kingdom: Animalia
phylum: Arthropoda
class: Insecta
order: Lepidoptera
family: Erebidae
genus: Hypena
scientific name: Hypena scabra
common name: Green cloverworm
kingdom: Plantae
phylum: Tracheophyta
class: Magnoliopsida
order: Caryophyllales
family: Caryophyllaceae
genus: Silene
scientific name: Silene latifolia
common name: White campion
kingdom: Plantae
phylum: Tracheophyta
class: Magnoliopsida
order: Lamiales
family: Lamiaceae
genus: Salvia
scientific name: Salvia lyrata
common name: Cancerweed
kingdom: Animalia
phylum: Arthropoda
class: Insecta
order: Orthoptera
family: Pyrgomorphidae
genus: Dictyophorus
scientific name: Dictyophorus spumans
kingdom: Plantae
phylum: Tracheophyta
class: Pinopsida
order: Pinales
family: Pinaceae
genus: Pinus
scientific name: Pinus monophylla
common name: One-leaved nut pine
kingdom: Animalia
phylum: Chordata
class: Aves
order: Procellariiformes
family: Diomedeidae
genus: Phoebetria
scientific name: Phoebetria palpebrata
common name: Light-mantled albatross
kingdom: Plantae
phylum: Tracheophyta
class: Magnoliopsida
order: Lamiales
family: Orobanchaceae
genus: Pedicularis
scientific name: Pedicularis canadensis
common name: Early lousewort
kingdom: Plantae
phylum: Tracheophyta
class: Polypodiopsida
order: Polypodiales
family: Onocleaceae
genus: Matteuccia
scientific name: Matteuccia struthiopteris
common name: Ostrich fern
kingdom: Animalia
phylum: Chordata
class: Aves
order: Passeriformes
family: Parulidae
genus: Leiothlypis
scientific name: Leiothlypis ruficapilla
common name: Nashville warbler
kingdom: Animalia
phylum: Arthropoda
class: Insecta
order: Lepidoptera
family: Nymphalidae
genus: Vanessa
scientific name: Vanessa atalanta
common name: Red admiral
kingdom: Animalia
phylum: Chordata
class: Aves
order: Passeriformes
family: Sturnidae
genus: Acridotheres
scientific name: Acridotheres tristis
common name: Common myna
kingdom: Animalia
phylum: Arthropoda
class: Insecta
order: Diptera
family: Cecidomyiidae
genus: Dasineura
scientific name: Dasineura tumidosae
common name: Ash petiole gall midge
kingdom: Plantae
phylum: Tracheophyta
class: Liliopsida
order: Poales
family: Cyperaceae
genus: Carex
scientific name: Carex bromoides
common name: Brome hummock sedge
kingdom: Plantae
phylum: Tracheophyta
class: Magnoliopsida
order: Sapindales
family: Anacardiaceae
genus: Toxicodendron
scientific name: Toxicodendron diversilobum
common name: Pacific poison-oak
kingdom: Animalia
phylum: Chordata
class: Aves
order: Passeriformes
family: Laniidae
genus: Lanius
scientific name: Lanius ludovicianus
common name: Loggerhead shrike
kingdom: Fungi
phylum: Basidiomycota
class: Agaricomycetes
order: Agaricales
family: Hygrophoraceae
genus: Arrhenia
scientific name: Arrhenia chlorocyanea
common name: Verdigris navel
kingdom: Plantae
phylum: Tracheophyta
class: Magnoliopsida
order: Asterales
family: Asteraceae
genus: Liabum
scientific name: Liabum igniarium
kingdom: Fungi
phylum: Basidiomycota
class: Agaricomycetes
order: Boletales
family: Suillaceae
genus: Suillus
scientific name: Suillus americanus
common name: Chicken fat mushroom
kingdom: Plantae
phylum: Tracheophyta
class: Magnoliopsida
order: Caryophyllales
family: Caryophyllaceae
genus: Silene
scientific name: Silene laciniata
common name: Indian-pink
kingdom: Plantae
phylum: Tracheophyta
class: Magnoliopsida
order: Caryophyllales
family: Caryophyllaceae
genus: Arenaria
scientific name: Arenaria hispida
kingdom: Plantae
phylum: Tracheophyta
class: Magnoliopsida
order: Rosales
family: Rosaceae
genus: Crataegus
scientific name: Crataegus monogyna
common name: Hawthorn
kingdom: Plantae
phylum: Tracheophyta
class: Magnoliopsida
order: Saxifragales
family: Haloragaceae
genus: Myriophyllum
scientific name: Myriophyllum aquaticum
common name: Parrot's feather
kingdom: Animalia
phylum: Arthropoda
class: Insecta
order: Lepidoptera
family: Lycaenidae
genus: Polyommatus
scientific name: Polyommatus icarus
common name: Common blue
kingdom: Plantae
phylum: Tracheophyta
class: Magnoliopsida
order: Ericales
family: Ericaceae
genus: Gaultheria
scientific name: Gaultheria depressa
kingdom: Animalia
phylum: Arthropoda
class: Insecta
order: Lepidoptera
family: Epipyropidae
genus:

----

TASK DESCRIPTION -> Copy every line of the records above without changing a word, from the first line to the last.

SOLUTION TO THE EXERCISE ->
kingdom: Animalia
phylum: Arthropoda
class: Insecta
order: Lepidoptera
family: Erebidae
genus: Hypena
scientific name: Hypena scabra
common name: Green cloverworm
kingdom: Plantae
phylum: Tracheophyta
class: Magnoliopsida
order: Caryophyllales
family: Caryophyllaceae
genus: Silene
scientific name: Silene latifolia
common name: White campion
kingdom: Plantae
phylum: Tracheophyta
class: Magnoliopsida
order: Lamiales
family: Lamiaceae
genus: Salvia
scientific name: Salvia lyrata
common name: Cancerweed
kingdom: Animalia
phylum: Arthropoda
class: Insecta
order: Orthoptera
family: Pyrgomorphidae
genus: Dictyophorus
scientific name: Dictyophorus spumans
kingdom: Plantae
phylum: Tracheophyta
class: Pinopsida
order: Pinales
family: Pinaceae
genus: Pinus
scientific name: Pinus monophylla
common name: One-leaved nut pine
kingdom: Animalia
phylum: Chordata
class: Aves
order: Procellariiformes
family: Diomedeidae
genus: Phoebetria
scientific name: Phoebetria palpebrata
common name: Light-mantled albatross
kingdom: Plantae
phylum: Tracheophyta
class: Magnoliopsida
order: Lamiales
family: Orobanchaceae
genus: Pedicularis
scientific name: Pedicularis canadensis
common name: Early lousewort
kingdom: Plantae
phylum: Tracheophyta
class: Polypodiopsida
order: Polypodiales
family: Onocleaceae
genus: Matteuccia
scientific name: Matteuccia struthiopteris
common name: Ostrich fern
kingdom: Animalia
phylum: Chordata
class: Aves
order: Passeriformes
family: Parulidae
genus: Leiothlypis
scientific name: Leiothlypis ruficapilla
common name: Nashville warbler
kingdom: Animalia
phylum: Arthropoda
class: Insecta
order: Lepidoptera
family: Nymphalidae
genus: Vanessa
scientific name: Vanessa atalanta
common name: Red admiral
kingdom: Animalia
phylum: Chordata
class: Aves
order: Passeriformes
family: Sturnidae
genus: Acridotheres
scientific name: Acridotheres tristis
common name: Common myna
kingdom: Animalia
phylum: Arthropoda
class: Insecta
order: Diptera
family: Cecidomyiidae
genus: Dasineura
scientific name: Dasineura tumidosae
common name: Ash petiole gall midge
kingdom: Plantae
phylum: Tracheophyta
class: Liliopsida
order: Poales
family: Cyperaceae
genus: Carex
scientific name: Carex bromoides
common name: Brome hummock sedge
kingdom: Plantae
phylum: Tracheophyta
class: Magnoliopsida
order: Sapindales
family: Anacardiaceae
genus: Toxicodendron
scientific name: Toxicodendron diversilobum
common name: Pacific poison-oak
kingdom: Animalia
phylum: Chordata
class: Aves
order: Passeriformes
family: Laniidae
genus: Lanius
scientific name: Lanius ludovicianus
common name: Loggerhead shrike
kingdom: Fungi
phylum: Basidiomycota
class: Agaricomycetes
order: Agaricales
family: Hygrophoraceae
genus: Arrhenia
scientific name: Arrhenia chlorocyanea
common name: Verdigris navel
kingdom: Plantae
phylum: Tracheophyta
class: Magnoliopsida
order: Asterales
family: Asteraceae
genus: Liabum
scientific name: Liabum igniarium
kingdom: Fungi
phylum: Basidiomycota
class: Agaricomycetes
order: Boletales
family: Suillaceae
genus: Suillus
scientific name: Suillus americanus
common name: Chicken fat mushroom
kingdom: Plantae
phylum: Tracheophyta
class: Magnoliopsida
order: Caryophyllales
family: Caryophyllaceae
genus: Silene
scientific name: Silene laciniata
common name: Indian-pink
kingdom: Plantae
phylum: Tracheophyta
class: Magnoliopsida
order: Caryophyllales
family: Caryophyllaceae
genus: Arenaria
scientific name: Arenaria hispida
kingdom: Plantae
phylum: Tracheophyta
class: Magnoliopsida
order: Rosales
family: Rosaceae
genus: Crataegus
scientific name: Crataegus monogyna
common name: Hawthorn
kingdom: Plantae
phylum: Tracheophyta
class: Magnoliopsida
order: Saxifragales
family: Haloragaceae
genus: Myriophyllum
scientific name: Myriophyllum aquaticum
common name: Parrot's feather
kingdom: Animalia
phylum: Arthropoda
class: Insecta
order: Lepidoptera
family: Lycaenidae
genus: Polyommatus
scientific name: Polyommatus icarus
common name: Common blue
kingdom: Plantae
phylum: Tracheophyta
class: Magnoliopsida
order: Ericales
family: Ericaceae
genus: Gaultheria
scientific name: Gaultheria depressa
kingdom: Animalia
phylum: Arthropoda
class: Insecta
order: Lepidoptera
family: Epipyropidae
genus:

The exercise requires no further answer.